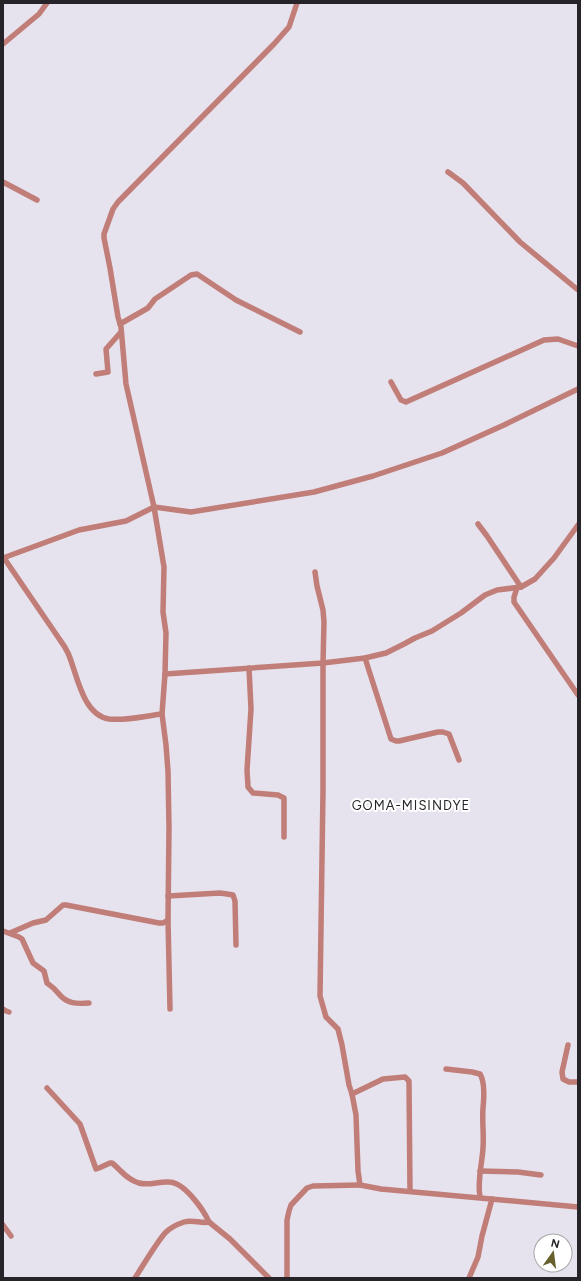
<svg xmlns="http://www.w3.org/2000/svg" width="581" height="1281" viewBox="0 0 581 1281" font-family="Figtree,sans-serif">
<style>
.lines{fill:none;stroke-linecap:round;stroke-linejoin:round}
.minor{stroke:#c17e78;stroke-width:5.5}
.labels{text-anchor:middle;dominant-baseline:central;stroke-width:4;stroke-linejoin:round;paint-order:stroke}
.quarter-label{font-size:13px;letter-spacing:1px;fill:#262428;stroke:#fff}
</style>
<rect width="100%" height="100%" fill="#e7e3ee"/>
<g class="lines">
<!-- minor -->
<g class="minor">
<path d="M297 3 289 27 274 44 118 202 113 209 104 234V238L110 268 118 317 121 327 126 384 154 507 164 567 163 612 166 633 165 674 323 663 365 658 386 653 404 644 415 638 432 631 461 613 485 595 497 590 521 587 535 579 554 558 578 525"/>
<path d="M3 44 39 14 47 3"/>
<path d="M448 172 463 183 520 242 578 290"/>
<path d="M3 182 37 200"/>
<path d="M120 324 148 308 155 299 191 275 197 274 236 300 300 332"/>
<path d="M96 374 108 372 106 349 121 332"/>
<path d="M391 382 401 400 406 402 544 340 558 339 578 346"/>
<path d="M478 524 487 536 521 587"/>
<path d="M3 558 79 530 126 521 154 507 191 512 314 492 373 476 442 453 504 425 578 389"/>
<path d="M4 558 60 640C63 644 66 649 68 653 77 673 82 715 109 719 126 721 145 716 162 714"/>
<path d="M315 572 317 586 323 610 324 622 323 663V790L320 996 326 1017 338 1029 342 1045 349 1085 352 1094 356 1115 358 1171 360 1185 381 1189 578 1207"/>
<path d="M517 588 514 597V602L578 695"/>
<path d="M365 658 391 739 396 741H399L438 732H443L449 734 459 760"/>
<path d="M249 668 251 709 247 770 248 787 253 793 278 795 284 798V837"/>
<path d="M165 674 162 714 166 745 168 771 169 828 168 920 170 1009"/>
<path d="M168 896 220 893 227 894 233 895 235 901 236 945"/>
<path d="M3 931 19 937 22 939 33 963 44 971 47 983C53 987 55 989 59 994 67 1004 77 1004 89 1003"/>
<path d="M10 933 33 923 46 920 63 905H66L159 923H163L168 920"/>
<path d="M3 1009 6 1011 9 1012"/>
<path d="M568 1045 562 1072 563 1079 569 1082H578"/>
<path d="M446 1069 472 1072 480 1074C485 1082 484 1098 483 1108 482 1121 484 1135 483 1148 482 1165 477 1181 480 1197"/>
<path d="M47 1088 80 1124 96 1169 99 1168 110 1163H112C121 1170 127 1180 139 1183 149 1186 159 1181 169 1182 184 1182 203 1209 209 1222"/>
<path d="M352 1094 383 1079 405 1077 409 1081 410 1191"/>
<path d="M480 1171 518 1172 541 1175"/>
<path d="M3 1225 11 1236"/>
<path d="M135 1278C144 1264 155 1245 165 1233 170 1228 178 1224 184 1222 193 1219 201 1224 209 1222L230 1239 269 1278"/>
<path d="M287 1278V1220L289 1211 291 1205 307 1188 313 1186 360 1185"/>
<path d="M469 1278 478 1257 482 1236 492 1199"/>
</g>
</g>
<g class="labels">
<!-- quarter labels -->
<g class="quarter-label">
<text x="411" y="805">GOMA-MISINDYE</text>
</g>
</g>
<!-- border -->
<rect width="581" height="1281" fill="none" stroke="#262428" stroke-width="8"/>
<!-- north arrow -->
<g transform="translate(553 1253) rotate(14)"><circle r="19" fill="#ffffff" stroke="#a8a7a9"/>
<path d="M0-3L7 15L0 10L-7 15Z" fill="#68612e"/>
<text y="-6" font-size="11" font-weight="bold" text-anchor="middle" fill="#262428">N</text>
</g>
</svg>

-=-=-

→ Required work
If a record holds a picture, drop the picture and return the rest of it exactly.

→ Written answer
<svg xmlns="http://www.w3.org/2000/svg" width="581" height="1281" viewBox="0 0 581 1281" font-family="Figtree,sans-serif">
<style>
.lines{fill:none;stroke-linecap:round;stroke-linejoin:round}
.minor{stroke:#c17e78;stroke-width:5.5}
.labels{text-anchor:middle;dominant-baseline:central;stroke-width:4;stroke-linejoin:round;paint-order:stroke}
.quarter-label{font-size:13px;letter-spacing:1px;fill:#262428;stroke:#fff}
</style>
<rect width="100%" height="100%" fill="#e7e3ee"/>
<g class="lines">
<!-- minor -->
<g class="minor">
<path d="M297 3 289 27 274 44 118 202 113 209 104 234V238L110 268 118 317 121 327 126 384 154 507 164 567 163 612 166 633 165 674 323 663 365 658 386 653 404 644 415 638 432 631 461 613 485 595 497 590 521 587 535 579 554 558 578 525"/>
<path d="M3 44 39 14 47 3"/>
<path d="M448 172 463 183 520 242 578 290"/>
<path d="M3 182 37 200"/>
<path d="M120 324 148 308 155 299 191 275 197 274 236 300 300 332"/>
<path d="M96 374 108 372 106 349 121 332"/>
<path d="M391 382 401 400 406 402 544 340 558 339 578 346"/>
<path d="M478 524 487 536 521 587"/>
<path d="M3 558 79 530 126 521 154 507 191 512 314 492 373 476 442 453 504 425 578 389"/>
<path d="M4 558 60 640C63 644 66 649 68 653 77 673 82 715 109 719 126 721 145 716 162 714"/>
<path d="M315 572 317 586 323 610 324 622 323 663V790L320 996 326 1017 338 1029 342 1045 349 1085 352 1094 356 1115 358 1171 360 1185 381 1189 578 1207"/>
<path d="M517 588 514 597V602L578 695"/>
<path d="M365 658 391 739 396 741H399L438 732H443L449 734 459 760"/>
<path d="M249 668 251 709 247 770 248 787 253 793 278 795 284 798V837"/>
<path d="M165 674 162 714 166 745 168 771 169 828 168 920 170 1009"/>
<path d="M168 896 220 893 227 894 233 895 235 901 236 945"/>
<path d="M3 931 19 937 22 939 33 963 44 971 47 983C53 987 55 989 59 994 67 1004 77 1004 89 1003"/>
<path d="M10 933 33 923 46 920 63 905H66L159 923H163L168 920"/>
<path d="M3 1009 6 1011 9 1012"/>
<path d="M568 1045 562 1072 563 1079 569 1082H578"/>
<path d="M446 1069 472 1072 480 1074C485 1082 484 1098 483 1108 482 1121 484 1135 483 1148 482 1165 477 1181 480 1197"/>
<path d="M47 1088 80 1124 96 1169 99 1168 110 1163H112C121 1170 127 1180 139 1183 149 1186 159 1181 169 1182 184 1182 203 1209 209 1222"/>
<path d="M352 1094 383 1079 405 1077 409 1081 410 1191"/>
<path d="M480 1171 518 1172 541 1175"/>
<path d="M3 1225 11 1236"/>
<path d="M135 1278C144 1264 155 1245 165 1233 170 1228 178 1224 184 1222 193 1219 201 1224 209 1222L230 1239 269 1278"/>
<path d="M287 1278V1220L289 1211 291 1205 307 1188 313 1186 360 1185"/>
<path d="M469 1278 478 1257 482 1236 492 1199"/>
</g>
</g>
<g class="labels">
<!-- quarter labels -->
<g class="quarter-label">
<text x="411" y="805">GOMA-MISINDYE</text>
</g>
</g>
<!-- border -->
<rect width="581" height="1281" fill="none" stroke="#262428" stroke-width="8"/>
<!-- north arrow -->
<g transform="translate(553 1253) rotate(14)"><circle r="19" fill="#ffffff" stroke="#a8a7a9"/>
<path d="M0-3L7 15L0 10L-7 15Z" fill="#68612e"/>
<text y="-6" font-size="11" font-weight="bold" text-anchor="middle" fill="#262428">N</text>
</g>
</svg>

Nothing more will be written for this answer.